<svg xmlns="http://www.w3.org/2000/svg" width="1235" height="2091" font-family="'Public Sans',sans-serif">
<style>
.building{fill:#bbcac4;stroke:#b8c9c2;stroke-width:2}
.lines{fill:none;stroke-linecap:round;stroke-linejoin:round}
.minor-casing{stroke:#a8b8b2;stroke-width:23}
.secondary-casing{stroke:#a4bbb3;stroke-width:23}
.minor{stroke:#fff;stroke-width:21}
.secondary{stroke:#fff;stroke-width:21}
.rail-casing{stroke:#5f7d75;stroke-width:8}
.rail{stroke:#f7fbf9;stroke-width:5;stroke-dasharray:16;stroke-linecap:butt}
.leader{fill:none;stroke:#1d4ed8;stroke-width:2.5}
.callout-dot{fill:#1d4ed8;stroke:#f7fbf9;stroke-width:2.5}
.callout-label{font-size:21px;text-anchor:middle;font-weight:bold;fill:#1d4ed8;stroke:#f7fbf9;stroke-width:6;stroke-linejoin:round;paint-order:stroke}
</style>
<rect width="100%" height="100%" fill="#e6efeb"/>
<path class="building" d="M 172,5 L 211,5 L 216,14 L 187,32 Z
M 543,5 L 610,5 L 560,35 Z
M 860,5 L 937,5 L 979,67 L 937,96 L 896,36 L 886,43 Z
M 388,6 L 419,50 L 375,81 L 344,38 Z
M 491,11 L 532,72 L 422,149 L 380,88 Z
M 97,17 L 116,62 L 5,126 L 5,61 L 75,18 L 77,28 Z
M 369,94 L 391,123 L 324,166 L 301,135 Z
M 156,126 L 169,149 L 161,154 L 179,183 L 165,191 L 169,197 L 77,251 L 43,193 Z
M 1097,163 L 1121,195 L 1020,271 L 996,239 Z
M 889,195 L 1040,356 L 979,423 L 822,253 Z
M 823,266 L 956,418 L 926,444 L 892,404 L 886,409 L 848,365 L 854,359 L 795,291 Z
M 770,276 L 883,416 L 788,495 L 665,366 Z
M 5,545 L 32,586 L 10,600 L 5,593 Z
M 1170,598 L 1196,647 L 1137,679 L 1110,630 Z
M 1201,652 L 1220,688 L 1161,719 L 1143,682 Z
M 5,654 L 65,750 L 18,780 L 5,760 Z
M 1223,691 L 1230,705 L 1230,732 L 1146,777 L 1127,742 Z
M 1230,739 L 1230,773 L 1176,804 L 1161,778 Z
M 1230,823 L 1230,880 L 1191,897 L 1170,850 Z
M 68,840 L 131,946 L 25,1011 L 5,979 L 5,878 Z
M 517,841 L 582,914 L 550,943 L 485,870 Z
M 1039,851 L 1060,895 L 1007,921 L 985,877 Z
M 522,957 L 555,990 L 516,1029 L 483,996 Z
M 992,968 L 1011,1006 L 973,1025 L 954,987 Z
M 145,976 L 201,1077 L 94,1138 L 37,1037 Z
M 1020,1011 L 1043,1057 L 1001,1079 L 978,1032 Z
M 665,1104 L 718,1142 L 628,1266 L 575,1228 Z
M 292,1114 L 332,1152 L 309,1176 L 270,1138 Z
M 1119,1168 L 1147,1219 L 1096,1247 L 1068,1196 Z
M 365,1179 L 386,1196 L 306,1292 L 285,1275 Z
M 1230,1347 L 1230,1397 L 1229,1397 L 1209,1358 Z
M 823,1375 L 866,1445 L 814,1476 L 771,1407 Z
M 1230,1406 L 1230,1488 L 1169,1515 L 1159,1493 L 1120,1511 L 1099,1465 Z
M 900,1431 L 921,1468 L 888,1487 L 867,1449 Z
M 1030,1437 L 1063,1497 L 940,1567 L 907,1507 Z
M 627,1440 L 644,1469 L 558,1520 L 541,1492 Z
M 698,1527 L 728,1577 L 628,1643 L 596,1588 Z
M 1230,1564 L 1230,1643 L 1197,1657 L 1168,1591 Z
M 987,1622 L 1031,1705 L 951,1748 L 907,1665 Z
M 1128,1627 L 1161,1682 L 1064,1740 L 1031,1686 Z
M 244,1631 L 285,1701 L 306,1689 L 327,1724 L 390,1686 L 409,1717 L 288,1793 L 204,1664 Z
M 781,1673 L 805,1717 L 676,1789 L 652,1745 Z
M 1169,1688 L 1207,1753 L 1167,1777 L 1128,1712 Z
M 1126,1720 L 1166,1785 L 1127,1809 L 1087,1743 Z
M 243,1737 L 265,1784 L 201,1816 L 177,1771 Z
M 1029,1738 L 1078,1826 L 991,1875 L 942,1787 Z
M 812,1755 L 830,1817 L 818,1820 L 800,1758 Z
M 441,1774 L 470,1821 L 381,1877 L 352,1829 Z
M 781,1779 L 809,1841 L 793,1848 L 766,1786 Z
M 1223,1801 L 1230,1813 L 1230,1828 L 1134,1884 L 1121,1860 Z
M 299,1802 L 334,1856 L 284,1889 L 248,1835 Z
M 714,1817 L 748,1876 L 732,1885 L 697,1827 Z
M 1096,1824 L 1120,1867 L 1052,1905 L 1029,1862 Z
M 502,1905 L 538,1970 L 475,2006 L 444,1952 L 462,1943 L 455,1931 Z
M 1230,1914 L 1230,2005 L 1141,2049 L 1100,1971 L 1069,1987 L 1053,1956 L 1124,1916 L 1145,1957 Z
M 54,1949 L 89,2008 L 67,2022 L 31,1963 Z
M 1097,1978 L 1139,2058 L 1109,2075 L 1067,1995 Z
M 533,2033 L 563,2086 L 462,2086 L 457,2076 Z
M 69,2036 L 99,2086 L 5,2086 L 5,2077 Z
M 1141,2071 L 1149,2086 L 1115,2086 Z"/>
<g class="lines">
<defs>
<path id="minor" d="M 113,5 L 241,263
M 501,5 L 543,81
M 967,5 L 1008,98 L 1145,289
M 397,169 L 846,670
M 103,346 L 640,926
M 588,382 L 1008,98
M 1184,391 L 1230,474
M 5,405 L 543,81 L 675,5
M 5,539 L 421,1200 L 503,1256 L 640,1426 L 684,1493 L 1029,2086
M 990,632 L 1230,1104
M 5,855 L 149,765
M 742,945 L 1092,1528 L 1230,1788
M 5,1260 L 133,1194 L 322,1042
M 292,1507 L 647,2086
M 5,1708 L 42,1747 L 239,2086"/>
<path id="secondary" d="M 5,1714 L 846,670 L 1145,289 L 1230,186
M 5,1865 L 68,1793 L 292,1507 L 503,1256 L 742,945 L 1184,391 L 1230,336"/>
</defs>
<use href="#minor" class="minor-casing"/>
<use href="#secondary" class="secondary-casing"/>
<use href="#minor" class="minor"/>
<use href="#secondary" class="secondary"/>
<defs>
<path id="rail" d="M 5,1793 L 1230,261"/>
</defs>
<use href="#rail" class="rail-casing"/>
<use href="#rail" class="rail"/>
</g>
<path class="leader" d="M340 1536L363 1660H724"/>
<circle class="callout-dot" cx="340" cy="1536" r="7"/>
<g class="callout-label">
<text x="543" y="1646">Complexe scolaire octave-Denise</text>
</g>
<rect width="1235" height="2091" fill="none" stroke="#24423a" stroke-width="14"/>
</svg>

○ ○ ○ ○ ○ ○ ○

Go through the listing above and copy each line where the string "linecap" appears.

.lines{fill:none;stroke-linecap:round;stroke-linejoin:round}
.rail{stroke:#f7fbf9;stroke-width:5;stroke-dasharray:16;stroke-linecap:butt}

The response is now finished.